### [Selected excerpt]
──────
And he's doing his dissertation on religious emotional doubt. So Ron knows Dr Habermas as well, so I should back up Habermas. He is the world's leading expert on Jesus's resurrection. I got this big book right here, right there. It's a big good job. 1,050 pages on the historical method and evidence for Jesus's resurrection Wow, that's volume one of four. There's going to be four of those things. Wow. The second one is coming out in a month, almost exactly one month from today. Wow, and it's just alternative theories.

Speaker 3:

Responding to alternative theories, and what Habermas has done, he has really set forward the most common and effective way for presenting Jesus's resurrection for believers and non-believers. It's called the minimal facts approach. It's a common ground approach and it uses data that's highly evidenced and that's widely accepted by scholars of all sorts of different backgrounds. And so there's some really key data, like Jesus's death. Virtually all scholars agree to that.

Speaker 3:

There's multiple historical reasons why they believe it, and the first criterion, by the way, is the most important that there's a number of good reasons for each of these facts. But it's Jesus's death that the disciples had experiences of the risen Jesus, that it was proclaimed early that they were transformed and willing to suffer and die for those beliefs. The conversion of the church persecutor Paul, who became a Christian Again. Virtually nobody denies that. And then there's the conversion of Jesus' own brother James, who was a skeptic during Jesus' lifetime. So those are some widely agreed upon facts. And they're widely agreed upon because of the first criterion they're highly evidenced. So there's a number of good reasons for them. We talk about some of them actually in chapter 13 of the book.

Speaker 2:

I have it written down and I'm going to ask you this question to keep us focused, because I told you there were so many things inside of your book, trustworthy, that I hadn't thought about or hadn't read, or you just bring a lot of really interesting topics to the table, so I'm going to go down with two. I'm going to stay with two just right now.

Speaker 2:

You said the crucifixion would have been embarrassing, so that evidence is that is one of your arguments about the trustworthiness of the New Testament. I really haven't heard. I mean, I'm sure I've heard it put in other ways, but it would have been embarrassing.

Speaker 3:

We just take it for granted because crosses are everywhere.

Speaker 3:

We see them everywhere. But back then it was horrific. It was a slave's punishment. Horrific, it was a slave's punishment for Romans. There's a famous Roman lawyer who he was able to get a case thrown out because the other lawyer used the word crucifixion. That was enough to get the case just gone. And they would say the word crucifixion should be so beyond the ears of a Roman citizen, it shouldn't even be in their thoughts. So it was something just. You don't even we don't even need to think about it. We're Roman, but we're so much beyond that. And then for the Jews too, Paul says in 1 Corinthians 1, that it's foolishness to the Gentiles and a stumbling block to the Jews, because in Deuteronomy 21, 22, and 23, that's chapter 21, verse 22 and 23, someone who's hung on a tree is cursed by God. So you're telling us, the Messiah is cursed, Cursed by his father.
──────
### [Given records]
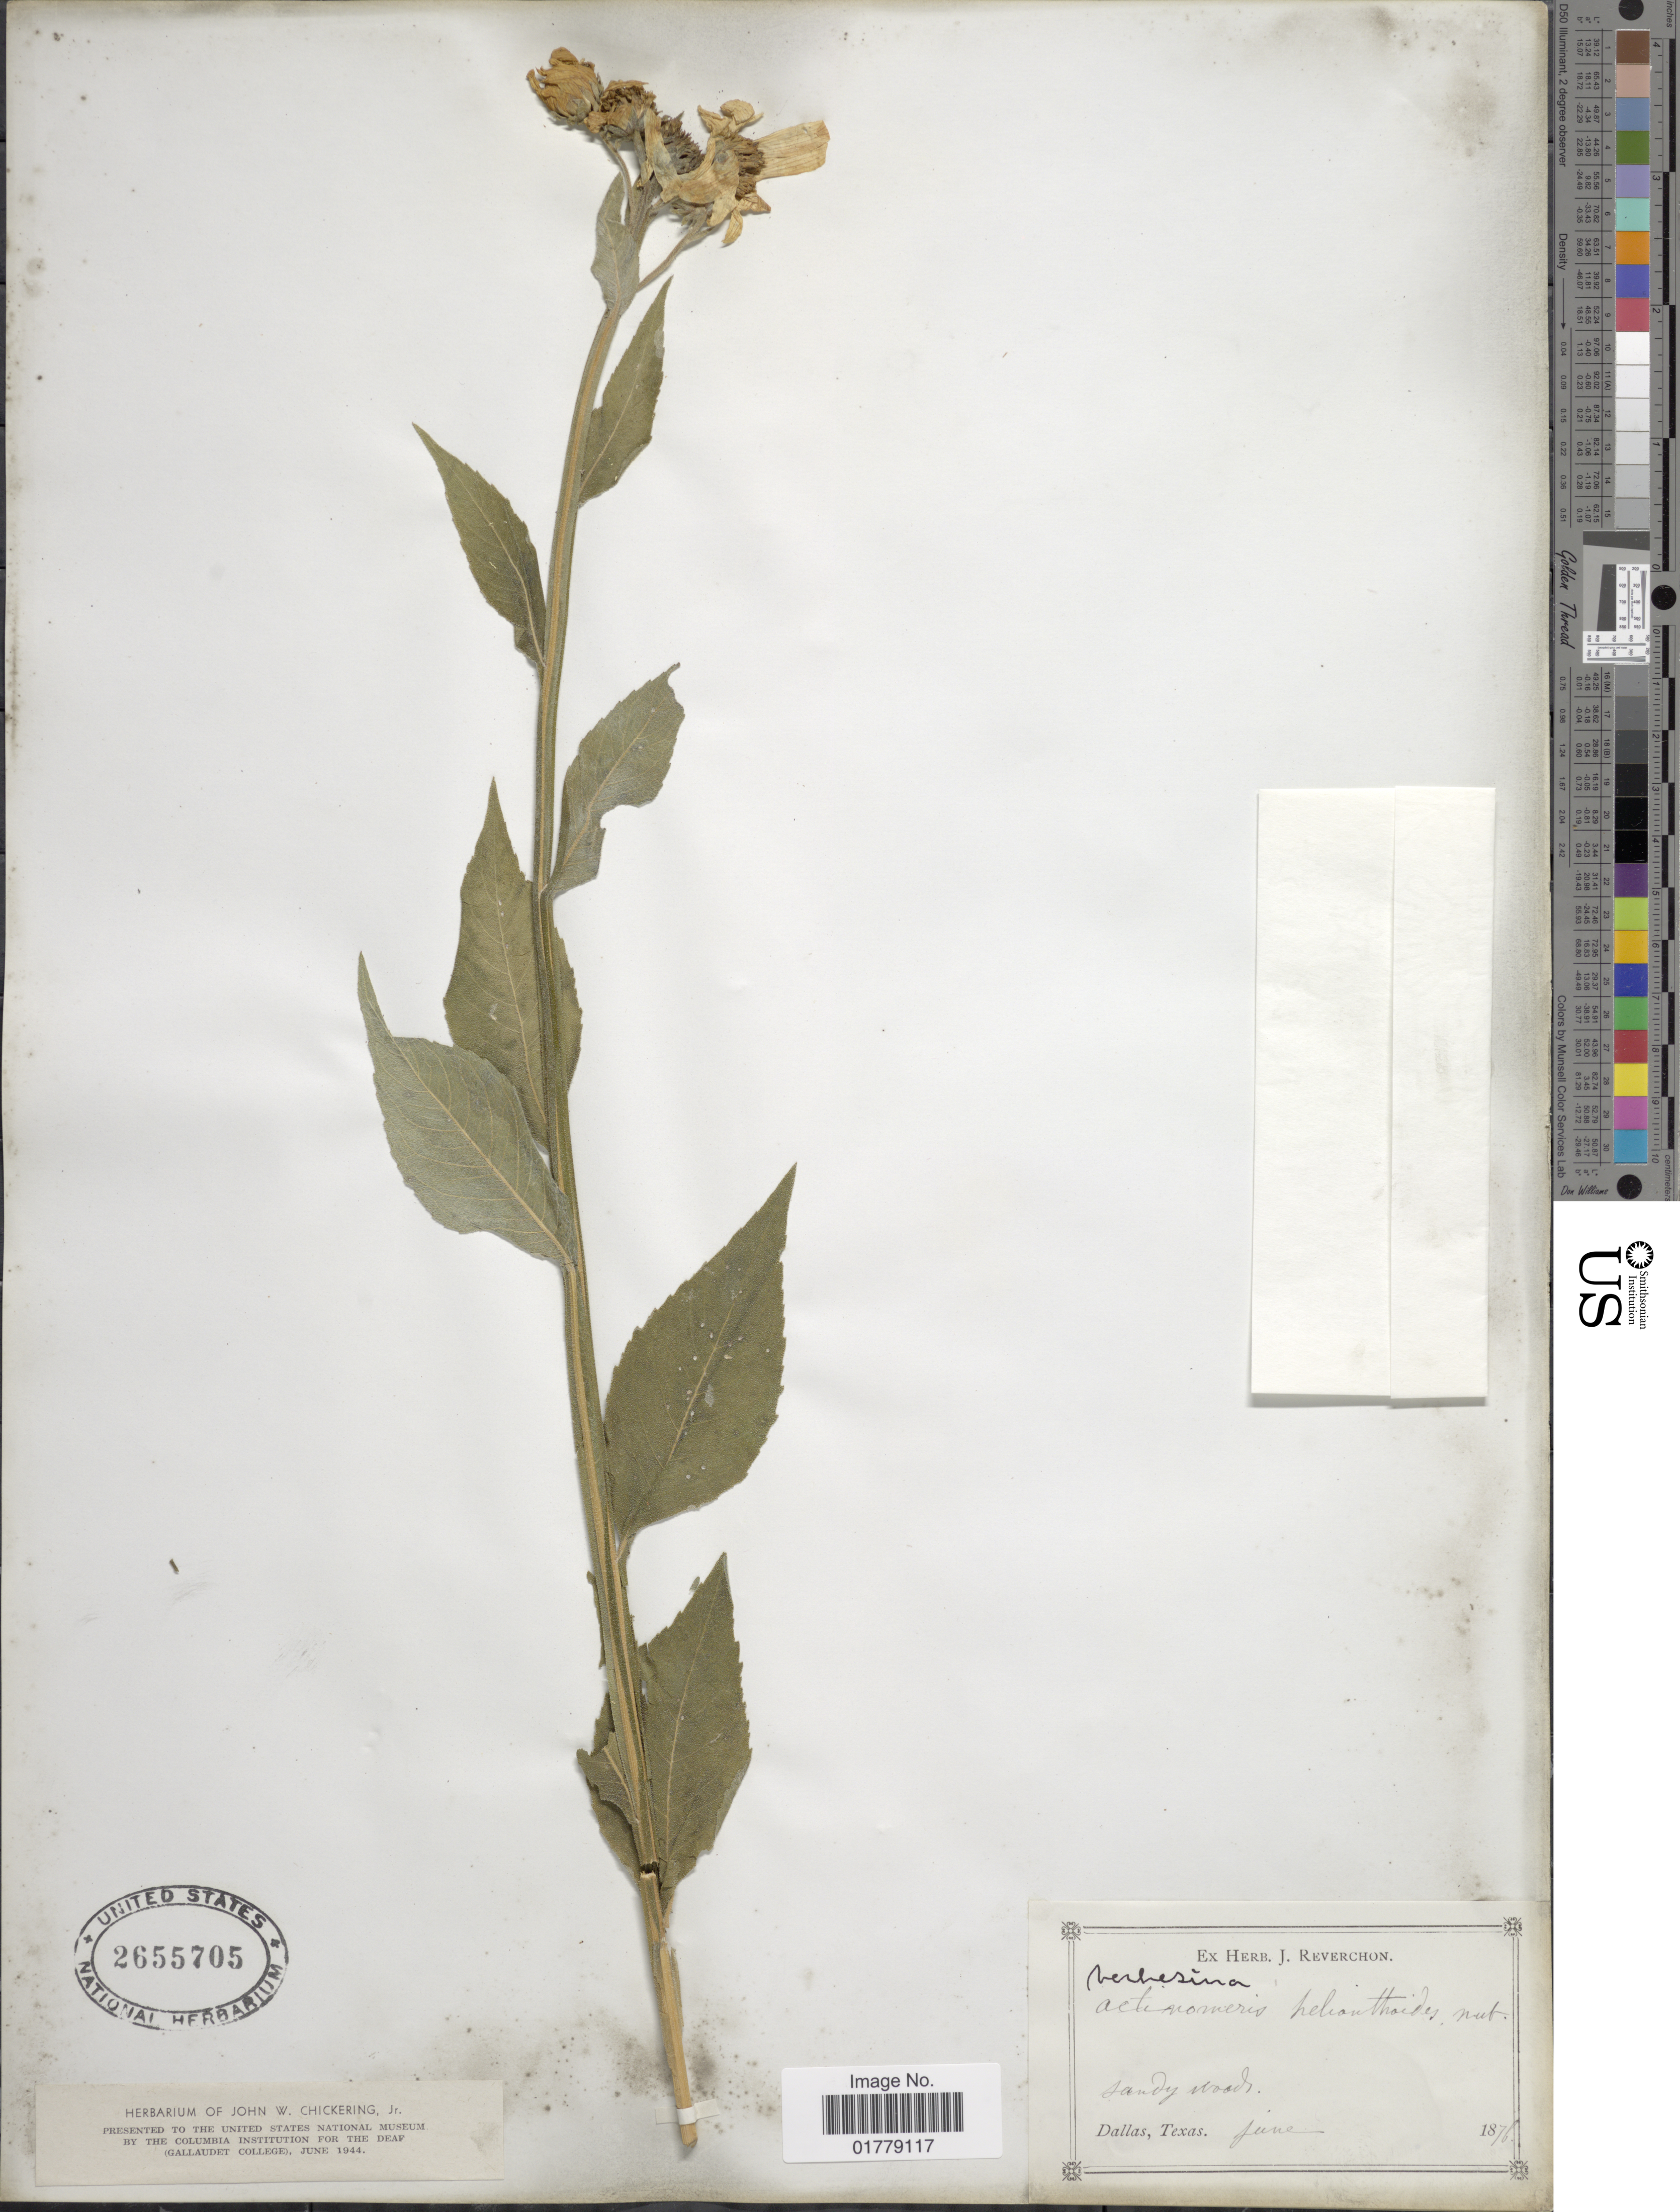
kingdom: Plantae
──────
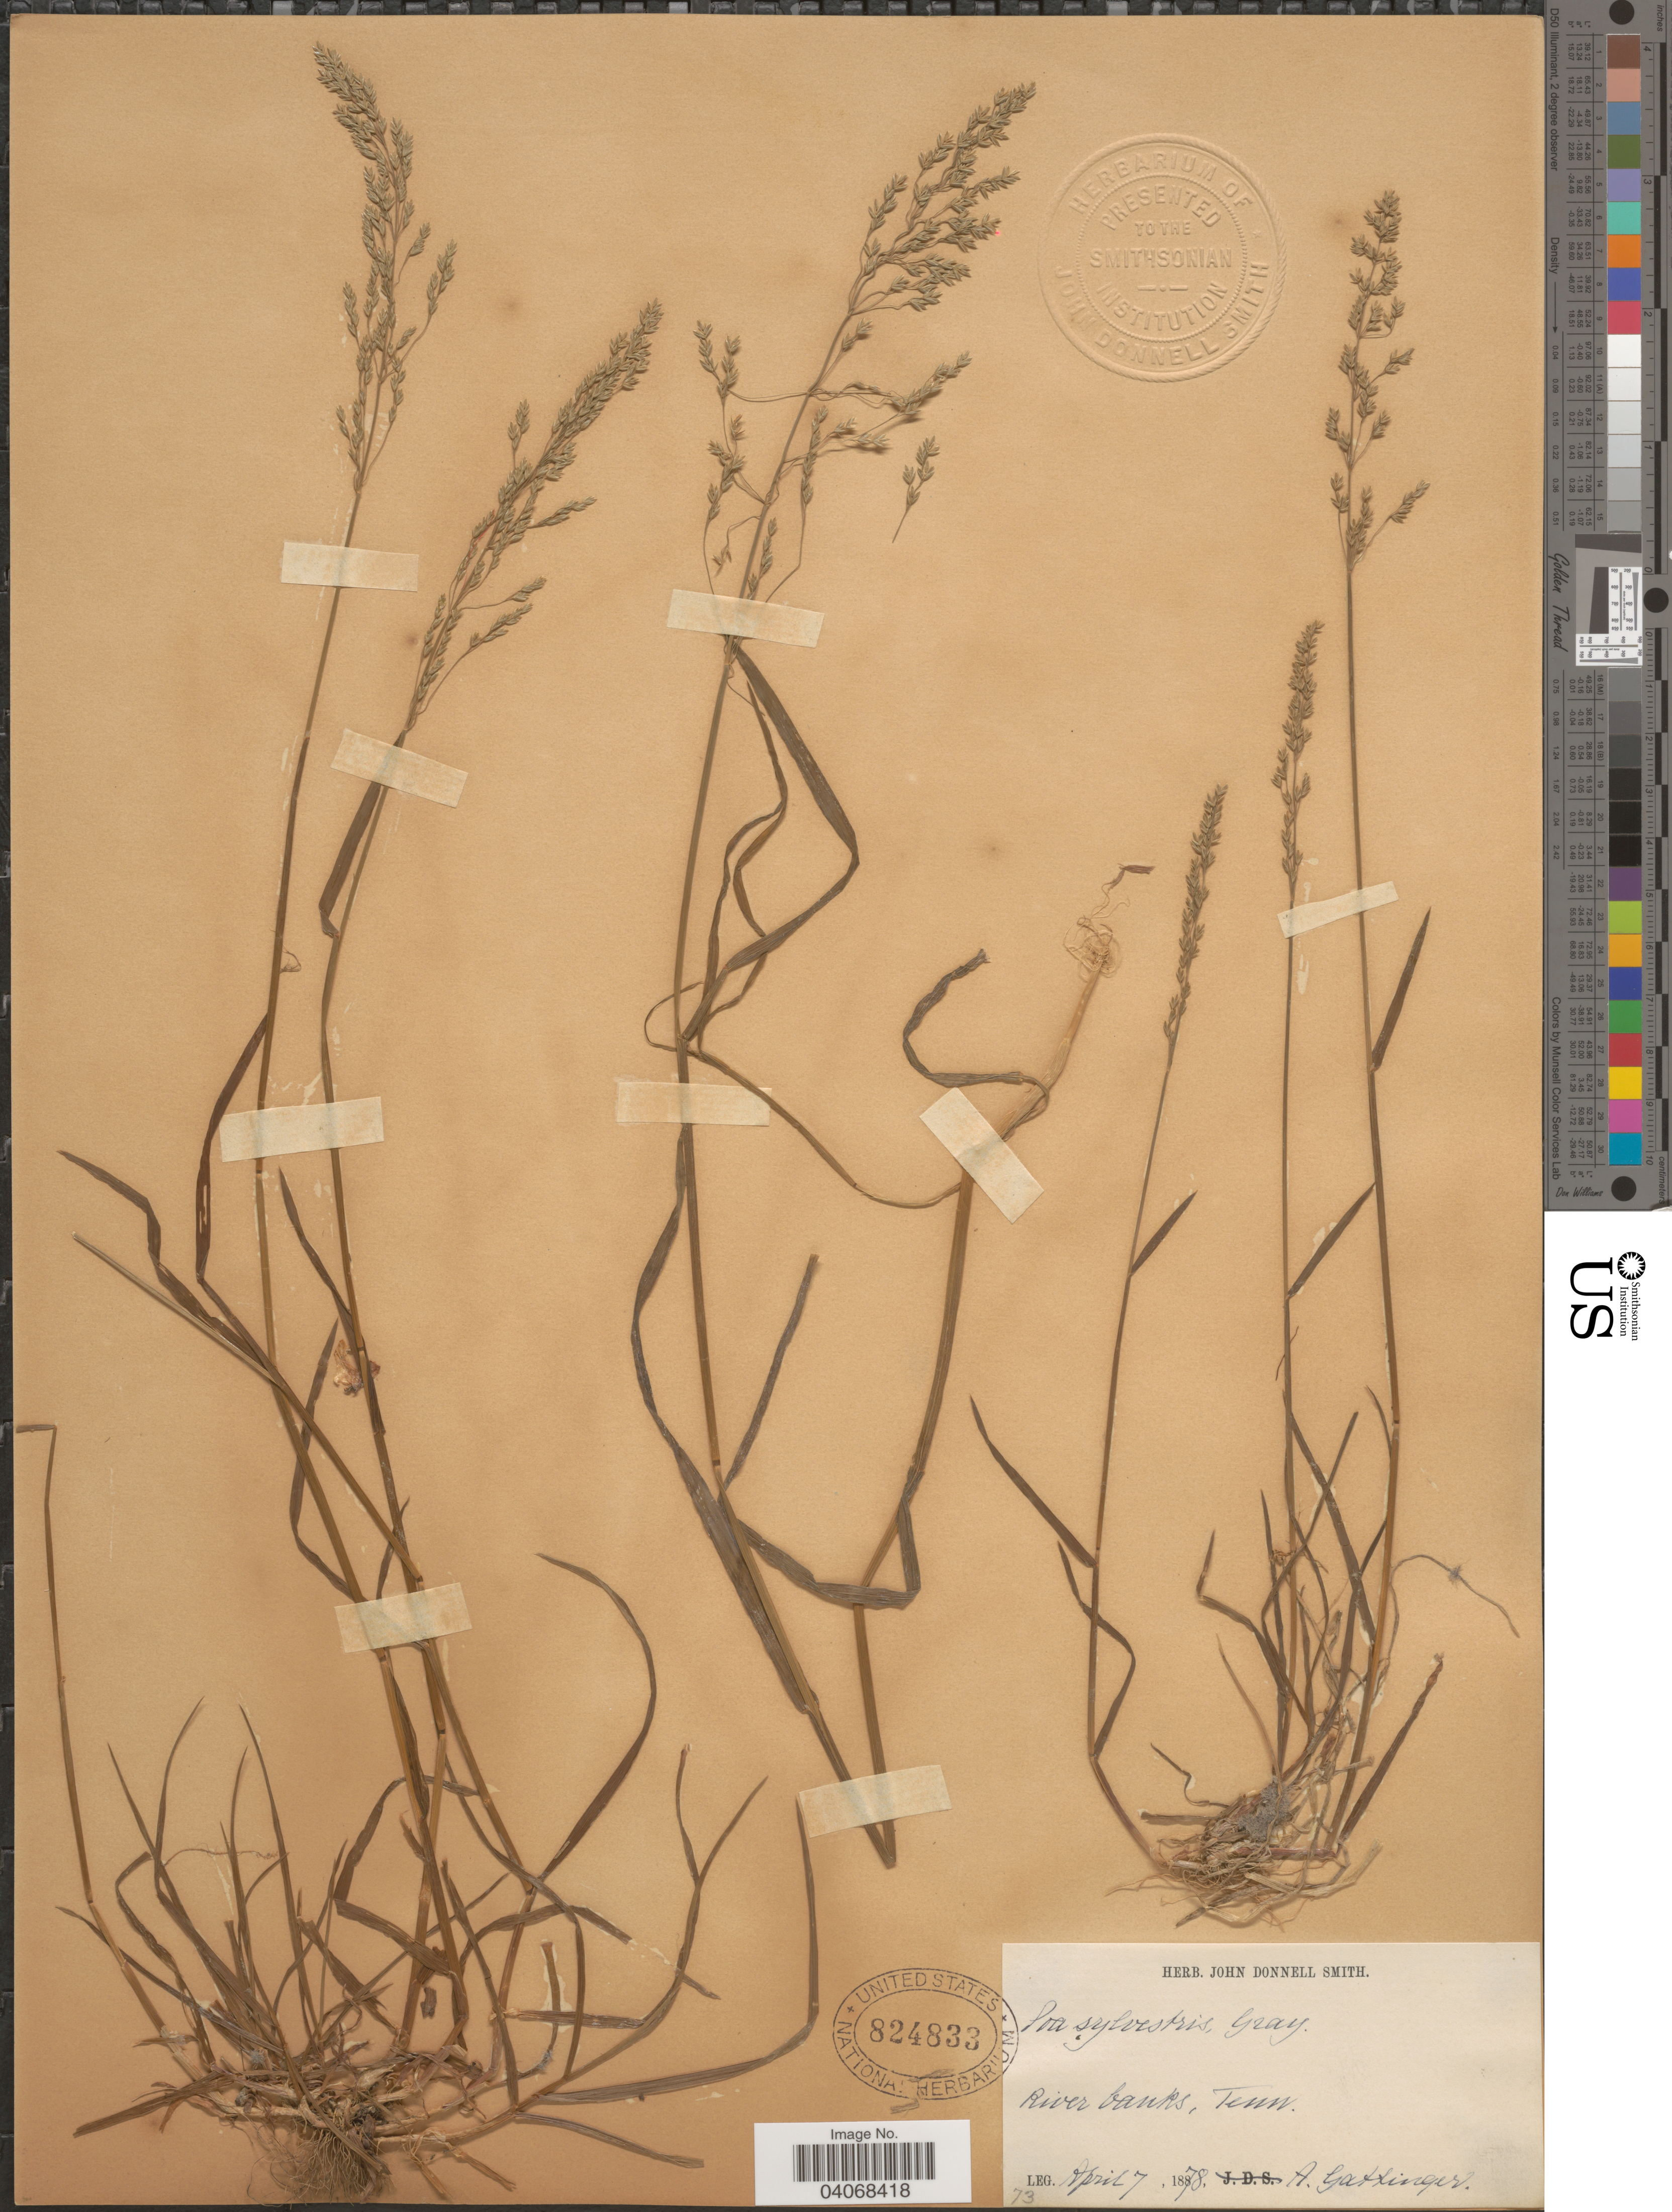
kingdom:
──────
### [Stated problem 1]
From the transcript about the evidence for Jesus's resurrection, list each fact that the speaker presents as widely agreed upon by scholars.
### [Stated problem 2]
Resume the transcript about the evidence for Jesus's resurrection, picking up right after its final sentence.

### [Right answer 1]
- Jesus's death
- The disciples had experiences of the risen Jesus
- This was proclaimed early
- The disciples were transformed and willing to suffer and die for those beliefs
- The conversion of the church persecutor Paul
- The conversion of Jesus's brother James, who was a skeptic during Jesus's lifetime

### [Right answer 2]
Speaker 3:

Yeah, so now I'm supposed to understand that's who you want me to believe. So it's very embarrassing and you know, we hear people talk about totalitarianism and things like that and when you have tyrants and people like that, they get rid of all the embarrassing details. We see embarrassing details throughout the Old Testament and the New Testament. Yeah, that's a big one, because you're going to tell us the king of the universe, power was what dominated power. What was is what was cool back then.

Speaker 3:

You know to use that Isn't it even that today, though it's becoming, it's reverting back to that reverting back. We're regressing back to that.

Speaker 2:

We it's. It's reverting back to that, reverting back, we're regressing back to that, we it's.

Speaker 3:

It's seemingly so, uh for sure, power over and not. But yes, those embarrassing elements, those are indicators, those are criteria that historians use, that add weight to something we do it today intuitively, like. If you're like oh yeah, you wouldn't have volunteered that unless there's some truth to it, there's some good truth to that.

Speaker 2:

So yeah, so that's one of your arguments and that's there's some truth to it, there's some good truth to that. So, yeah, so that's one of your arguments and that's that's in chapter 13,. Just so my heart lifters can find that In chapter five. This is like. Another thing that I just want to read it and highlight and understand is that there are certain you write creeds and criteria, evidential category creeds. Okay, For those of us who perhaps haven't been in a church that uses creeds, what does that mean? What are you sharing with?

Speaker 3:

us. Yes, how are those creeds?

Speaker 2:

What is that?

Speaker 3:

So creeds? There's a lot of different types of creeds so it's important to distinguish. We're not talking about, like the Nicene Creed, which happened in 325 AD, so that's centuries after Jesus, right? We're not talking about creeds that our church may have or confession or ministering confession or something like that.

Speaker 3:

The creeds that we're talking about are actually in the New Testament written down. They're oral traditions that were preserved in writing. So they're really unique in that aspect, because we know that these were the oral traditions that they were using out of the gate as soon as the resurrection happened. So, but then you go well, all right, well, how do you?

Speaker 2:

okay, that's nice to say that but how in the world do you know?

Speaker 3:

that there's an oral tradition written down. They don't have quotation marks, they don't have footnotes, they don't have those sorts of things back then. So how do you know? Well, if you can read Greek, that helps, which I cannot, yes, but what's interesting is there's a lot of Bibles today that are starting to bracket out these creeds. So you, can identify them in your Bibles.

Speaker 2:

Oh, can you give us one right away? I'm so curious and interested. Where's my pen?

Speaker 3:

Yes, Uh, the Holman Coleman uh, holman, I think that's the name of the HCSB is one of them. I'm actually checked to see if mine does, cause I can't even remember. I don't think mine does. I've got a NASB but I don't think it does.

Speaker 2:

But the HCSB does.

Speaker 3:

There's a number that do, and I'll tell you here's the biggest creed. Uh, the most studied creed is that in first corinthians 15, and it's a. It's a really good test case because it highlights why scholars know that this is a creed. Paul specifically says um, I deliver to you that which I received. In a words, the greek words he uses there delivered and received are the technical words that rabbis would use for passing off formal tradition. So if we're going to work on something, we're going to specifically work on this, and I'm going to give it to you and make sure you have it and you can communicate it.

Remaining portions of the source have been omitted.